The whole of the material needs to be repeated exactly, line for line.

Data shown ->

-=-=-=-=-

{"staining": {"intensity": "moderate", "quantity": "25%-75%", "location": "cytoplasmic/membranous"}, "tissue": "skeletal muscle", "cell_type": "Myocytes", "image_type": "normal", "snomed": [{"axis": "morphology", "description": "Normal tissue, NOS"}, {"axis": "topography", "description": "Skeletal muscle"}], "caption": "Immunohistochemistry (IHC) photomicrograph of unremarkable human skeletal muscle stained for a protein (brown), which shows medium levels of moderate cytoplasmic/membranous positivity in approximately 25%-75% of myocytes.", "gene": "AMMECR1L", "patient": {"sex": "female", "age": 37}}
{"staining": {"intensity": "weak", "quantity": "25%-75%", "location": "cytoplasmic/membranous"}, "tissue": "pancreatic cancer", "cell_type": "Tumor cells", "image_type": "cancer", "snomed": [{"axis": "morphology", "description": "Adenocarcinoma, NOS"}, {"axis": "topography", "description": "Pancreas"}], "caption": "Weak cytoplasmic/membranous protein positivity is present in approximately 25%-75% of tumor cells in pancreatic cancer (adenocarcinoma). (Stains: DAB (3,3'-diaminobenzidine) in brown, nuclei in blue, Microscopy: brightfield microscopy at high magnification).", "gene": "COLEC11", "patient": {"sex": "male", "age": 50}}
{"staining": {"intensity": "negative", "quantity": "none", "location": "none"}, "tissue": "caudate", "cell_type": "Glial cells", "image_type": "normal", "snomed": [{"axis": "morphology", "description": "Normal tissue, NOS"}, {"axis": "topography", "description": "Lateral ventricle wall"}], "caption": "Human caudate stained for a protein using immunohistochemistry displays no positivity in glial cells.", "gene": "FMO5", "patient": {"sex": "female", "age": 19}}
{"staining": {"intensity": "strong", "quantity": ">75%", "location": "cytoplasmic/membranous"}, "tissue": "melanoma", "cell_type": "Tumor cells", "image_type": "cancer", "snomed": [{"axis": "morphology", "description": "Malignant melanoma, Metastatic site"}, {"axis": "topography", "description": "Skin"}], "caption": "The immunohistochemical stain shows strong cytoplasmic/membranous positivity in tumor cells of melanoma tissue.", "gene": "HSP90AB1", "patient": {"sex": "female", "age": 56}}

-=-=-=-=-

Response for this exercise ->
{"staining": {"intensity": "moderate", "quantity": "25%-75%", "location": "cytoplasmic/membranous"}, "tissue": "skeletal muscle", "cell_type": "Myocytes", "image_type": "normal", "snomed": [{"axis": "morphology", "description": "Normal tissue, NOS"}, {"axis": "topography", "description": "Skeletal muscle"}], "caption": "Immunohistochemistry (IHC) photomicrograph of unremarkable human skeletal muscle stained for a protein (brown), which shows medium levels of moderate cytoplasmic/membranous positivity in approximately 25%-75% of myocytes.", "gene": "AMMECR1L", "patient": {"sex": "female", "age": 37}}
{"staining": {"intensity": "weak", "quantity": "25%-75%", "location": "cytoplasmic/membranous"}, "tissue": "pancreatic cancer", "cell_type": "Tumor cells", "image_type": "cancer", "snomed": [{"axis": "morphology", "description": "Adenocarcinoma, NOS"}, {"axis": "topography", "description": "Pancreas"}], "caption": "Weak cytoplasmic/membranous protein positivity is present in approximately 25%-75% of tumor cells in pancreatic cancer (adenocarcinoma). (Stains: DAB (3,3'-diaminobenzidine) in brown, nuclei in blue, Microscopy: brightfield microscopy at high magnification).", "gene": "COLEC11", "patient": {"sex": "male", "age": 50}}
{"staining": {"intensity": "negative", "quantity": "none", "location": "none"}, "tissue": "caudate", "cell_type": "Glial cells", "image_type": "normal", "snomed": [{"axis": "morphology", "description": "Normal tissue, NOS"}, {"axis": "topography", "description": "Lateral ventricle wall"}], "caption": "Human caudate stained for a protein using immunohistochemistry displays no positivity in glial cells.", "gene": "FMO5", "patient": {"sex": "female", "age": 19}}
{"staining": {"intensity": "strong", "quantity": ">75%", "location": "cytoplasmic/membranous"}, "tissue": "melanoma", "cell_type": "Tumor cells", "image_type": "cancer", "snomed": [{"axis": "morphology", "description": "Malignant melanoma, Metastatic site"}, {"axis": "topography", "description": "Skin"}], "caption": "The immunohistochemical stain shows strong cytoplasmic/membranous positivity in tumor cells of melanoma tissue.", "gene": "HSP90AB1", "patient": {"sex": "female", "age": 56}}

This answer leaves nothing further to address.